**EXERCISE DIRECTIONS**
Answer these questions from the excerpt about Helwys and Smyth below:
(a) In what year did Helwys formulate the earliest Baptist confession of faith?
(b) Which of Helwys's works argued for Reformed Arminianism?
(c) Which historian described A Short Declaration of the Mistery of Iniquity as the most radical and outspoken book of the age?

**EXCERPT PROVIDED**
● ● ●

In 1610, Smyth decided he had been wrong to baptise himself and applied to unite with the Mennonites, accepting their christology, and be re-baptized. Helwys excommunicated Smyth for heresy, wrote against it, and assumed the main leadership of the church with about twelve members. Helwys formulated the earliest Baptist confession of faith, in 1611, addressing to fellow Puritans in England. The confession became known as the 27 Articles of Faith or the Helwys' Declaration of Faith, also the Helwys' Confession. In the next twelve months or so, Helwys wrote three important works:

A Short and Plain Proof, arguing for Reformed Arminianism;

An Advertisement or Admonition to the Congregations, condemning the Anabaptists as heretics, showing their differences with them, and explaining their christological errors;

And A Short Declaration of the Mistery of Iniquity, criticizing the failings of Roman Catholicism, the Church of England and forms of Puritanism. It defends relevant Puritan Reformed doctrines such as baptismal efficacy and it was the first English book in the western civilization to defend the principle of total religious liberty. For Helwys, the liberty of religious conscience was a right for everyone, whether Protestants, Roman Catholics, Jews or Muslims. The book also argued that Nonconformist ministers such as Smyth and Robinson had been wrong to take the English congregations overseas to escape persecution and that they should return to England to advocate for reformation. The historian of Separatism, Stephen Tomkins, describes A Short Declaration of the Mistery of Iniquity as the most radical and outspoken book of the age and "the most far-reaching declaration of universal religious freedom yet seen in English", but adds: "It is a pity that this most ground-breaking treatise of the Separatist movement should also be its most mean-spirited."

● ● ●

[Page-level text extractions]
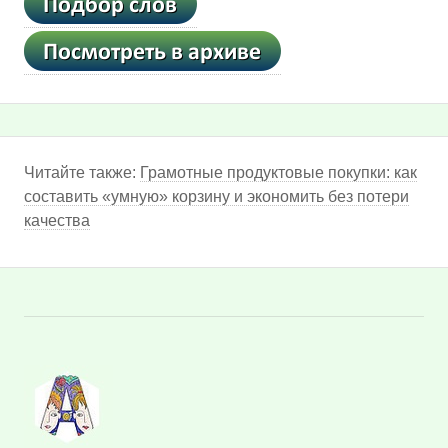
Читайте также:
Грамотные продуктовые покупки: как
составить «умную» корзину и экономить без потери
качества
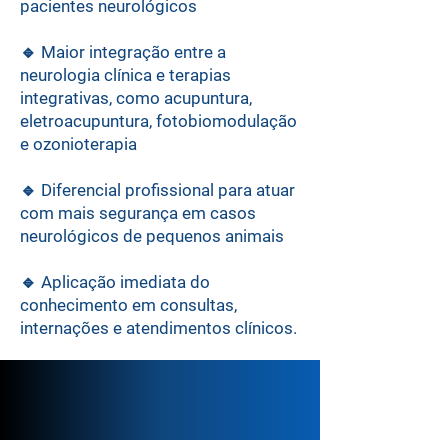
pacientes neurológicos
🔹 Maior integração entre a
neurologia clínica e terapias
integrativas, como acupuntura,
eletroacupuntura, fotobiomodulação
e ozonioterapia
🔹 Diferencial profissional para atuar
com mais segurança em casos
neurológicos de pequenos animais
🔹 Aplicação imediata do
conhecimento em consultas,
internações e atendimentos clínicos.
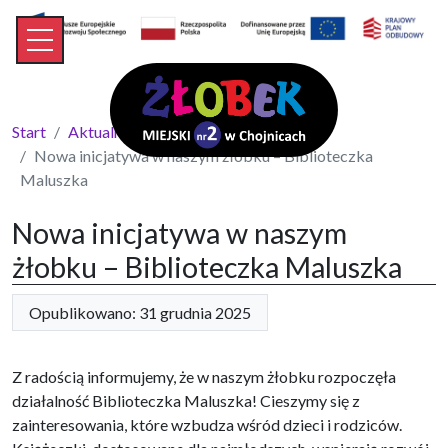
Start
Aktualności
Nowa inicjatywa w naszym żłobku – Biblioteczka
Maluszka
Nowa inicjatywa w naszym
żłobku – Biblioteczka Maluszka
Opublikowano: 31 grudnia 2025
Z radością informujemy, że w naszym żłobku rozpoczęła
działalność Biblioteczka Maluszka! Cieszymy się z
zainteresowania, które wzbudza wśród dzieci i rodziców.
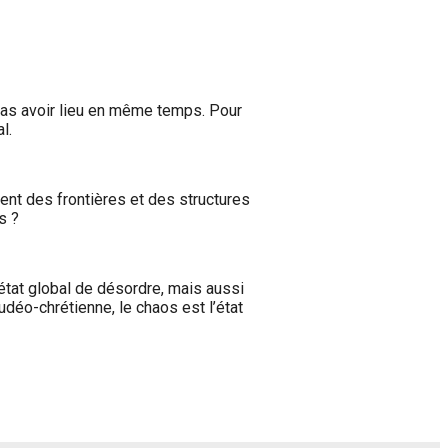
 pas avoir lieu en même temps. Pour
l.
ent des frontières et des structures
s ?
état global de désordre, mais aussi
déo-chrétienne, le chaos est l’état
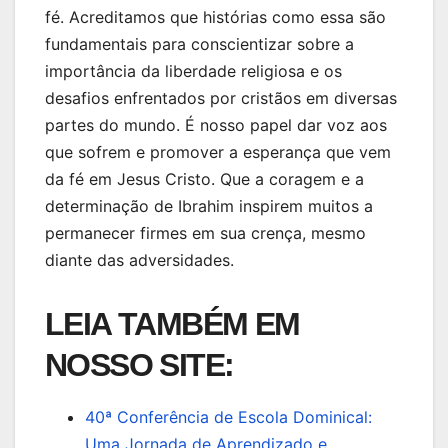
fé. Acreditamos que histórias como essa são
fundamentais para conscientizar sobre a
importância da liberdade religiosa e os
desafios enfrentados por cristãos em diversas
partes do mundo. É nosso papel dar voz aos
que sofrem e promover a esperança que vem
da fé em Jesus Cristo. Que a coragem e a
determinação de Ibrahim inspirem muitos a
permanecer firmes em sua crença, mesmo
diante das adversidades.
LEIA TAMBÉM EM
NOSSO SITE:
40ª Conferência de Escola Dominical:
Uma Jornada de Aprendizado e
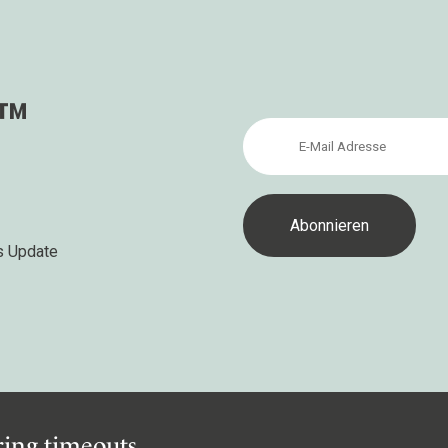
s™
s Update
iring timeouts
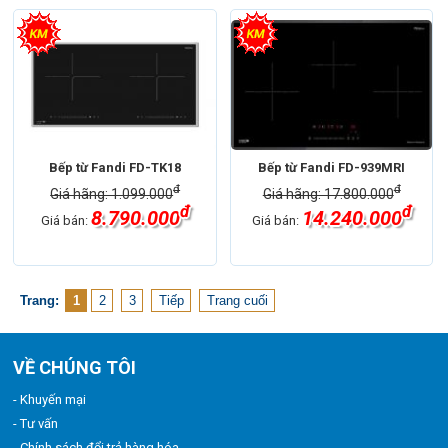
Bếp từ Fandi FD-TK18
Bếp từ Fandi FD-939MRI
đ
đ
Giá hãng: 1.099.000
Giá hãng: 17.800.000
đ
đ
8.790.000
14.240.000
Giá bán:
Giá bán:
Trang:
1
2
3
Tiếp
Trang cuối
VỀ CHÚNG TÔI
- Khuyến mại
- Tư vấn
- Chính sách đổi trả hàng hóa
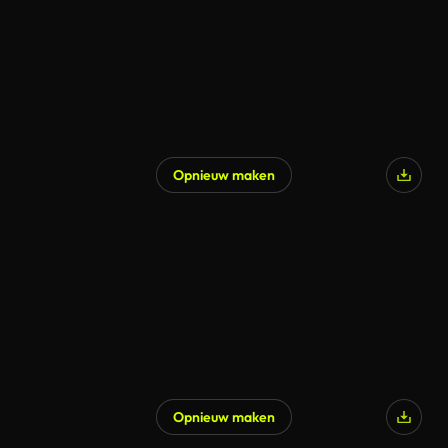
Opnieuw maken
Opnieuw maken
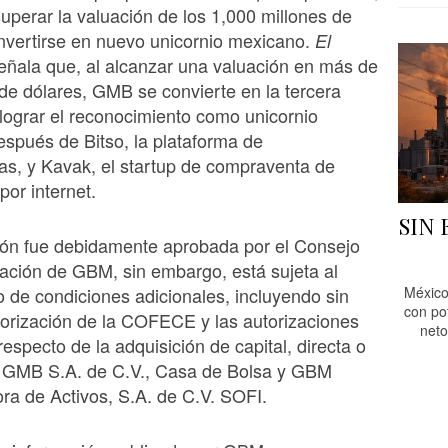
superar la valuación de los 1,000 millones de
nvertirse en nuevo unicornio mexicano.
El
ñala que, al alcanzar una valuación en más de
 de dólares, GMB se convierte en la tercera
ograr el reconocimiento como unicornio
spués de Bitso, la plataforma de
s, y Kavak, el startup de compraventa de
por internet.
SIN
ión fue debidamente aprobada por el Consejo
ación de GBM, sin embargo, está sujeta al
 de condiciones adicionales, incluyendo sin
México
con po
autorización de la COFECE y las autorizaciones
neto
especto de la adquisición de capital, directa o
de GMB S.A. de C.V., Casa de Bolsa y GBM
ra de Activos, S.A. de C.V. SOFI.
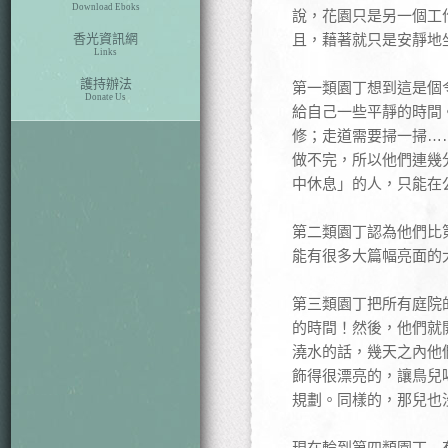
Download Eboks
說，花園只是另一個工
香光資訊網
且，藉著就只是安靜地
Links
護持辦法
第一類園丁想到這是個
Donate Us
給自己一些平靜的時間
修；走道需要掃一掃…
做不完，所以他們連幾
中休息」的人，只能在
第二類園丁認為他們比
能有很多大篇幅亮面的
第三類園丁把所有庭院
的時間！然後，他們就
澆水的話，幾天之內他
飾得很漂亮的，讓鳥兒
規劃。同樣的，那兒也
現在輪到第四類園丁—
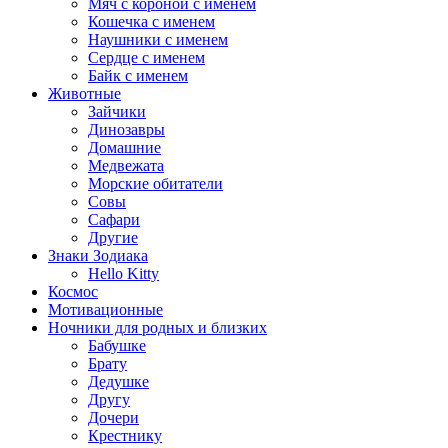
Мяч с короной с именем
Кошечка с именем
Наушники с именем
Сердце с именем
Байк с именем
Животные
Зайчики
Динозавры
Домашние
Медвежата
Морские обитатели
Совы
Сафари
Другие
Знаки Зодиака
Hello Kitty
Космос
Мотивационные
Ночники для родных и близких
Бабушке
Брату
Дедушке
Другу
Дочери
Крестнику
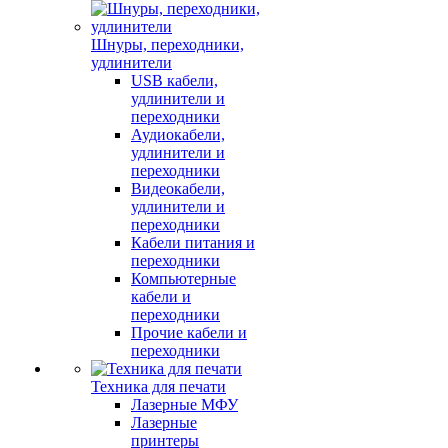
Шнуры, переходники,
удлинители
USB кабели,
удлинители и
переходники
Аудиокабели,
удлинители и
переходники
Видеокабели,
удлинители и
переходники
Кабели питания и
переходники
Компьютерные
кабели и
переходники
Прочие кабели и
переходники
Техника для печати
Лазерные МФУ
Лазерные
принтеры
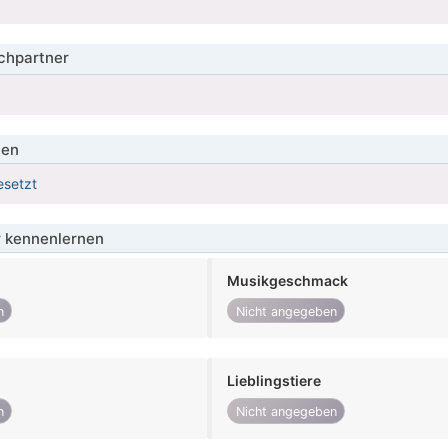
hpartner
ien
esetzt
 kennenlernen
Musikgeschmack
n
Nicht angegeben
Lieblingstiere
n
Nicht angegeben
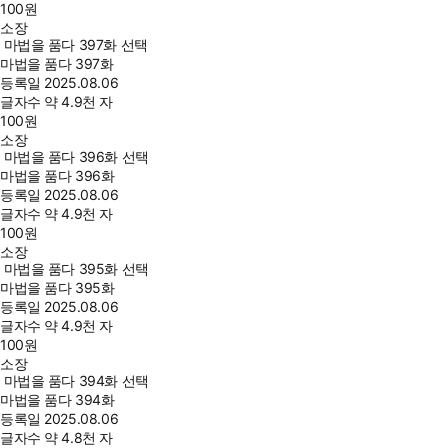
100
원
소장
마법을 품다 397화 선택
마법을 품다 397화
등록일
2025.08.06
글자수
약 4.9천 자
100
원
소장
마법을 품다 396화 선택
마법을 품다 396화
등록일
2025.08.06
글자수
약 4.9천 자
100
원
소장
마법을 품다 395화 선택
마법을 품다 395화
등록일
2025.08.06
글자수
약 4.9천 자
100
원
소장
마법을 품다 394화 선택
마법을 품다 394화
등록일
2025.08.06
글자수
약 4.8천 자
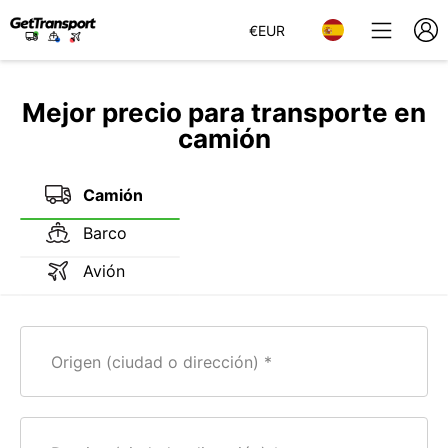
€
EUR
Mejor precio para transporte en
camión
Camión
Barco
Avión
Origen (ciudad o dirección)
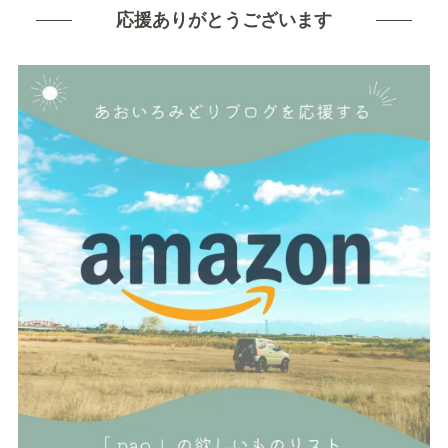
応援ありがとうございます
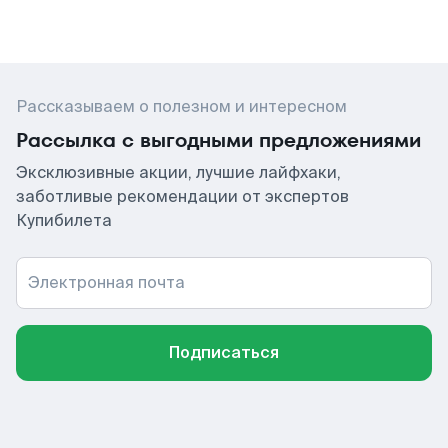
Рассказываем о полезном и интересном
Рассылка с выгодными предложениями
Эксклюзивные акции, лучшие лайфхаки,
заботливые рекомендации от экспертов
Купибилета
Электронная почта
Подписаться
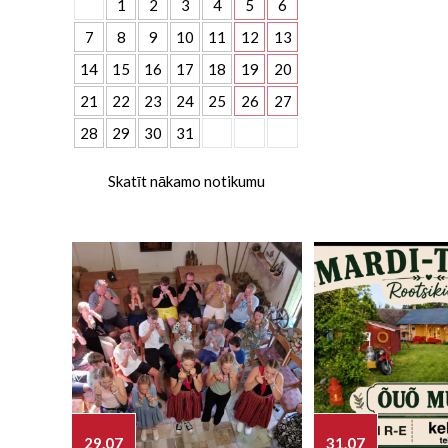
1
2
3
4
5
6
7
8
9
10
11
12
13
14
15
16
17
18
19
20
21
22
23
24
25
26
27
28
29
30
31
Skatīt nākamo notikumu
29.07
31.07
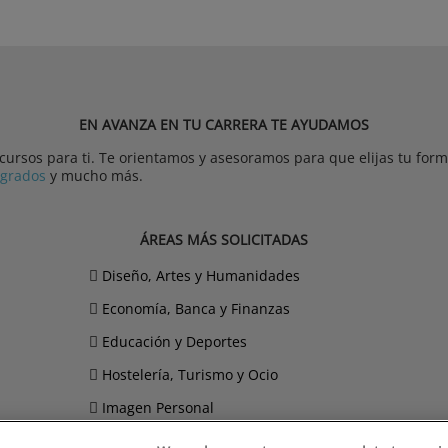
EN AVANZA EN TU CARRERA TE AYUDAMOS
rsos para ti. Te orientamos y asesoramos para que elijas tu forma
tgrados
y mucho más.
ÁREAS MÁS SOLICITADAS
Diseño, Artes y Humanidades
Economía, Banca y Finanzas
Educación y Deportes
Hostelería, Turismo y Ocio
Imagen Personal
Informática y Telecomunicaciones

● ● ●

**RESULT OF THIS TASK**
(a) 1611
(b) A Short and Plain Proof
(c) Stephen Tomkins